(Task prompt) Would you please copy each line of the data in which the string "KiCad" occurs?
*** Block opens ***
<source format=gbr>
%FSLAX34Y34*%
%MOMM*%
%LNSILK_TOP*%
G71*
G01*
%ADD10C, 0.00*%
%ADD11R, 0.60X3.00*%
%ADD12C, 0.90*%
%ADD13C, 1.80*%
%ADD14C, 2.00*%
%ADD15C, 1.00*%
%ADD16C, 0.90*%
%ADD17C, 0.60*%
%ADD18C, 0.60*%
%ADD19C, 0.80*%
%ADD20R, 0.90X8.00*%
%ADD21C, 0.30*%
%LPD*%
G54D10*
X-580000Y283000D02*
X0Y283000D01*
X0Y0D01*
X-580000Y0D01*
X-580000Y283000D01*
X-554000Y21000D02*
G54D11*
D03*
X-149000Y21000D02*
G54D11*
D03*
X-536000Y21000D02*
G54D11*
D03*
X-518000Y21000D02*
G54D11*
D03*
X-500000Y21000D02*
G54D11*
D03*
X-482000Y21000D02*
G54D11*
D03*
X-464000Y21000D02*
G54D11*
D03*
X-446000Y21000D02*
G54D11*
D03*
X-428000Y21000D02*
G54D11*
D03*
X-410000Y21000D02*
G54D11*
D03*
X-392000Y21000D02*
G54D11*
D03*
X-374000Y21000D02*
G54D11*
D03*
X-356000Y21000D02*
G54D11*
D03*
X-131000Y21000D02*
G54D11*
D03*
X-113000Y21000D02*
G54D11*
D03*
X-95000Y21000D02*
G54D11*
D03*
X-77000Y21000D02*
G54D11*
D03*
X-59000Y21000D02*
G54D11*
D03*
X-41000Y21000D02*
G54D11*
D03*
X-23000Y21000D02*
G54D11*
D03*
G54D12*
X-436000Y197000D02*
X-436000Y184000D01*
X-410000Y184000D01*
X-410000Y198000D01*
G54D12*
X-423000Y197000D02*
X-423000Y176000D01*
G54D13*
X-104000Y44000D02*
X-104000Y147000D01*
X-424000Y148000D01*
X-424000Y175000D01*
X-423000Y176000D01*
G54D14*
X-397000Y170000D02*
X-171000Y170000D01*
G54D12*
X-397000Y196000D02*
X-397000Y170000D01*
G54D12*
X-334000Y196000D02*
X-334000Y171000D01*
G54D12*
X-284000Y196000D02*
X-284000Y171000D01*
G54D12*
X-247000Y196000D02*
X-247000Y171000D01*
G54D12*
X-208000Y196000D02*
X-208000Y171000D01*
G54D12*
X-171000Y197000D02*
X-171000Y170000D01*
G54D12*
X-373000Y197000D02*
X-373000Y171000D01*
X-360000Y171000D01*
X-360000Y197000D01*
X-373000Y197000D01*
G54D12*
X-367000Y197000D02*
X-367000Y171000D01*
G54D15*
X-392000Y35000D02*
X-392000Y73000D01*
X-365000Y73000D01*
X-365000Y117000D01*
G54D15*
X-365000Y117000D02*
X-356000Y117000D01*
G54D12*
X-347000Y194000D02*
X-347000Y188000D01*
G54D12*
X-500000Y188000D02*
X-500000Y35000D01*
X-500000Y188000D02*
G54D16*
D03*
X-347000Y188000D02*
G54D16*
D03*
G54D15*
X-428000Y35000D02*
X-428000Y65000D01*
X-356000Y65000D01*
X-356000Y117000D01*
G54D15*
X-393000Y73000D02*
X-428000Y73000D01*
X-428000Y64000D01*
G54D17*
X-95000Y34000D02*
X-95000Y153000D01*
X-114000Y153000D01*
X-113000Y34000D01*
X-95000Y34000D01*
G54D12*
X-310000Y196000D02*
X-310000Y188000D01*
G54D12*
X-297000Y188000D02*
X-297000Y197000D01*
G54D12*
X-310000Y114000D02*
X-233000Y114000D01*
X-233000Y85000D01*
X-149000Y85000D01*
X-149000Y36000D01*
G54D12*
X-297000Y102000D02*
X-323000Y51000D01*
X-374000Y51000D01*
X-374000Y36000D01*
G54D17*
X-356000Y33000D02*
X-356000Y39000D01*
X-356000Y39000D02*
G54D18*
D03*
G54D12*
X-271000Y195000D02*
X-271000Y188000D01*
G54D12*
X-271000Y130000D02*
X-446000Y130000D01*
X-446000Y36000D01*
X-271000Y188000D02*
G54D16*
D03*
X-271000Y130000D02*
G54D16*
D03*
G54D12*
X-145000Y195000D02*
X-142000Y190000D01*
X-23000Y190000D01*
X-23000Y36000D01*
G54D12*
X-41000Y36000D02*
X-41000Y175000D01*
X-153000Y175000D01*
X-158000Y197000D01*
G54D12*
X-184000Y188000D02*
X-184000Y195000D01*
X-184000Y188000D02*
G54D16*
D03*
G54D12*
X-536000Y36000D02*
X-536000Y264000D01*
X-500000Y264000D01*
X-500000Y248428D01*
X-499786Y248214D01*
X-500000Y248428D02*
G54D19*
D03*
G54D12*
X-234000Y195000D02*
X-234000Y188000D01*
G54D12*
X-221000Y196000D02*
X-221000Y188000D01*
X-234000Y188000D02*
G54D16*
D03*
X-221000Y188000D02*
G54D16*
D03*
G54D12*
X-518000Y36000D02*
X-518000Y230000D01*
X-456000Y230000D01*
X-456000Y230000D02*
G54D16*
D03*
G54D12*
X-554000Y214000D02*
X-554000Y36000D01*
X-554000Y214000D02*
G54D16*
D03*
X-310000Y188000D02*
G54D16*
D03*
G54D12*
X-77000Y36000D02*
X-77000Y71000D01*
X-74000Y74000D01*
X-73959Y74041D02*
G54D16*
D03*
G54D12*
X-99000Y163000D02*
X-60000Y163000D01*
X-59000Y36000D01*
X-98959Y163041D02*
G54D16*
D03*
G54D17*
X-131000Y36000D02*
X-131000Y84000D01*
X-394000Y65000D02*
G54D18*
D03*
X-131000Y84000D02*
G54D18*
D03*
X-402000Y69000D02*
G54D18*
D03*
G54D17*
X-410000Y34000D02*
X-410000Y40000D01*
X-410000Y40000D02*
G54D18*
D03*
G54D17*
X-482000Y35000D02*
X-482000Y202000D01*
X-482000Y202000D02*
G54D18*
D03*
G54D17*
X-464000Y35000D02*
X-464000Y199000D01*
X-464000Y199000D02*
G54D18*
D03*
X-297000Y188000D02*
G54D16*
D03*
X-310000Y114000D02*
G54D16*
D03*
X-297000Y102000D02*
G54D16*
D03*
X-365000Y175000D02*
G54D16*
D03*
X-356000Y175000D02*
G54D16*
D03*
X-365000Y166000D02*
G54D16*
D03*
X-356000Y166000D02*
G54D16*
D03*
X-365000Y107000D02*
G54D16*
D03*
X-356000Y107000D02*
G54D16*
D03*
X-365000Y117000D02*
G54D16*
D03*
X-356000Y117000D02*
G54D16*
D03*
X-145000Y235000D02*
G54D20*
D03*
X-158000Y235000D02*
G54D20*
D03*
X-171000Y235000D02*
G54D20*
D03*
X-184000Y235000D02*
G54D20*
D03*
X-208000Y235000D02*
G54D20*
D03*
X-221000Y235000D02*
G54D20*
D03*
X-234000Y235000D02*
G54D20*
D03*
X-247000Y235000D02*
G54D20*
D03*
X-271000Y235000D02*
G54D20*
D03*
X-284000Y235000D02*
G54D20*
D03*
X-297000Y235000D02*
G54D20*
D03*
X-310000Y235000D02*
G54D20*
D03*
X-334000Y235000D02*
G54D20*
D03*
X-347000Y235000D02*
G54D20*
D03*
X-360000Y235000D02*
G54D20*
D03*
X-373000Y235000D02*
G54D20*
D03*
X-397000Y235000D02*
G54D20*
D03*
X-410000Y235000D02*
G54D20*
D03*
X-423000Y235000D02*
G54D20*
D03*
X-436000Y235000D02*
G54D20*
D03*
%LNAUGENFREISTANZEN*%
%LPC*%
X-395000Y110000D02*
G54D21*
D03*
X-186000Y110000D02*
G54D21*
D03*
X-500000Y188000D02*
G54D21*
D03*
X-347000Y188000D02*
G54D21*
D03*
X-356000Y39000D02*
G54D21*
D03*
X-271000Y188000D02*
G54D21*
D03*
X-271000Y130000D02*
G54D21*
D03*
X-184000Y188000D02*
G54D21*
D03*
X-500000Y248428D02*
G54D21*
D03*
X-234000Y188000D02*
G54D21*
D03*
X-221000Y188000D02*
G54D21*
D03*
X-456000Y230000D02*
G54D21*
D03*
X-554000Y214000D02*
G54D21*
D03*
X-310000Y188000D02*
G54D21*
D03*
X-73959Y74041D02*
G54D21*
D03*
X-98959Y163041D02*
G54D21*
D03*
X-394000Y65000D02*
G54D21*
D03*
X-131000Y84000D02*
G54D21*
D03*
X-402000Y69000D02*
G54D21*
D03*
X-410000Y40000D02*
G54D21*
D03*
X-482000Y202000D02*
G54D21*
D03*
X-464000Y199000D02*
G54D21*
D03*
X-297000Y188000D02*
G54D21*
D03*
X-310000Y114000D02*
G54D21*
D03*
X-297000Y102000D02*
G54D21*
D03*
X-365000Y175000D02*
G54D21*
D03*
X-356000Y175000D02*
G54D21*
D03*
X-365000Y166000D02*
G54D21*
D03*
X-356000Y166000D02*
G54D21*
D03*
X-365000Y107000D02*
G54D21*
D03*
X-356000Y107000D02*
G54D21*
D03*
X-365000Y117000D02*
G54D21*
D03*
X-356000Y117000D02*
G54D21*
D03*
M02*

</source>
*** Block closes ***
*** Block opens ***
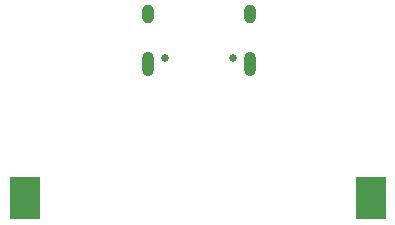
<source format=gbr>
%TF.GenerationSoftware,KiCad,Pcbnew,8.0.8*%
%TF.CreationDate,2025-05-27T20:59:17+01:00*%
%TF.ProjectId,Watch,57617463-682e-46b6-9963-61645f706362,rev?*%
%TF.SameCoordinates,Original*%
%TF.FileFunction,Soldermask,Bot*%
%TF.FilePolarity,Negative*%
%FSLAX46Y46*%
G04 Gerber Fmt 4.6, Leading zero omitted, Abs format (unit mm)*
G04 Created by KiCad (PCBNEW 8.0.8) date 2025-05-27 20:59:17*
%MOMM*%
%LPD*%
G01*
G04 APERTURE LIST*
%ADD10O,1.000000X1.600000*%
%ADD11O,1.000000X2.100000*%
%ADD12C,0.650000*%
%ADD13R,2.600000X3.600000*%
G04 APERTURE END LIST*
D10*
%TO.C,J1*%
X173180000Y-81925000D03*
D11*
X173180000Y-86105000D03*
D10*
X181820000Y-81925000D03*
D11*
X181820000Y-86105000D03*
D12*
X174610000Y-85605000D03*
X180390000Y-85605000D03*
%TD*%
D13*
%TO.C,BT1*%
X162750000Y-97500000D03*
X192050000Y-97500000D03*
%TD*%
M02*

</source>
*** Block closes ***
(Solved problem)
%TF.GenerationSoftware,KiCad,Pcbnew,8.0.8*%
G04 Created by KiCad (PCBNEW 8.0.8) date 2025-05-27 20:59:17*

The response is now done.